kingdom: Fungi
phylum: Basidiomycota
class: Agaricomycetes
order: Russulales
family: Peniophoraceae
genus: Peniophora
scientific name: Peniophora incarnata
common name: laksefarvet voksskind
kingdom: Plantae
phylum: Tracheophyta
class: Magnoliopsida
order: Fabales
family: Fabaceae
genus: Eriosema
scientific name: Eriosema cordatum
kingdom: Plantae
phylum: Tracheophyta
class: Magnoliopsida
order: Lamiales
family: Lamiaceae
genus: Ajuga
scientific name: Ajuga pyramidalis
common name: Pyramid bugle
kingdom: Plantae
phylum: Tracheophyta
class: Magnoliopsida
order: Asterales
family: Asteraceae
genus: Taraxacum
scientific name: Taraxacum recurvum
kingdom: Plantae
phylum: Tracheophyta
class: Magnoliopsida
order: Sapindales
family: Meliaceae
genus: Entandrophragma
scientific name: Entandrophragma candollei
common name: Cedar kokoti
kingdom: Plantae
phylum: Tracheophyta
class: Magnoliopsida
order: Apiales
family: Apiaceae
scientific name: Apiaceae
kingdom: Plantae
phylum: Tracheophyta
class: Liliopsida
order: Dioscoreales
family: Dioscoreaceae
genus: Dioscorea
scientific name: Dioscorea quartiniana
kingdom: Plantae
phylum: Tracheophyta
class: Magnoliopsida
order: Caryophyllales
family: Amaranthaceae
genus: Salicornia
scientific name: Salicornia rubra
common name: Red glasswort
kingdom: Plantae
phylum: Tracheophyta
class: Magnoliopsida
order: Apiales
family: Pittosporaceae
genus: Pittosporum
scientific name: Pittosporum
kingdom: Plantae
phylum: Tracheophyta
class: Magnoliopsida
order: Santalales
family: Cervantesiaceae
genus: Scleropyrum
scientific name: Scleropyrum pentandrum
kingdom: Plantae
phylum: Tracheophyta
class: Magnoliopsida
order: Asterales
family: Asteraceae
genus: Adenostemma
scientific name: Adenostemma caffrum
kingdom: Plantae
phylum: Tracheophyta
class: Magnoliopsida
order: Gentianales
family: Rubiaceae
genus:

Written exercise: Copy out every line of the records above, word for word and in the same order.

Solution:
kingdom: Fungi
phylum: Basidiomycota
class: Agaricomycetes
order: Russulales
family: Peniophoraceae
genus: Peniophora
scientific name: Peniophora incarnata
common name: laksefarvet voksskind
kingdom: Plantae
phylum: Tracheophyta
class: Magnoliopsida
order: Fabales
family: Fabaceae
genus: Eriosema
scientific name: Eriosema cordatum
kingdom: Plantae
phylum: Tracheophyta
class: Magnoliopsida
order: Lamiales
family: Lamiaceae
genus: Ajuga
scientific name: Ajuga pyramidalis
common name: Pyramid bugle
kingdom: Plantae
phylum: Tracheophyta
class: Magnoliopsida
order: Asterales
family: Asteraceae
genus: Taraxacum
scientific name: Taraxacum recurvum
kingdom: Plantae
phylum: Tracheophyta
class: Magnoliopsida
order: Sapindales
family: Meliaceae
genus: Entandrophragma
scientific name: Entandrophragma candollei
common name: Cedar kokoti
kingdom: Plantae
phylum: Tracheophyta
class: Magnoliopsida
order: Apiales
family: Apiaceae
scientific name: Apiaceae
kingdom: Plantae
phylum: Tracheophyta
class: Liliopsida
order: Dioscoreales
family: Dioscoreaceae
genus: Dioscorea
scientific name: Dioscorea quartiniana
kingdom: Plantae
phylum: Tracheophyta
class: Magnoliopsida
order: Caryophyllales
family: Amaranthaceae
genus: Salicornia
scientific name: Salicornia rubra
common name: Red glasswort
kingdom: Plantae
phylum: Tracheophyta
class: Magnoliopsida
order: Apiales
family: Pittosporaceae
genus: Pittosporum
scientific name: Pittosporum
kingdom: Plantae
phylum: Tracheophyta
class: Magnoliopsida
order: Santalales
family: Cervantesiaceae
genus: Scleropyrum
scientific name: Scleropyrum pentandrum
kingdom: Plantae
phylum: Tracheophyta
class: Magnoliopsida
order: Asterales
family: Asteraceae
genus: Adenostemma
scientific name: Adenostemma caffrum
kingdom: Plantae
phylum: Tracheophyta
class: Magnoliopsida
order: Gentianales
family: Rubiaceae
genus:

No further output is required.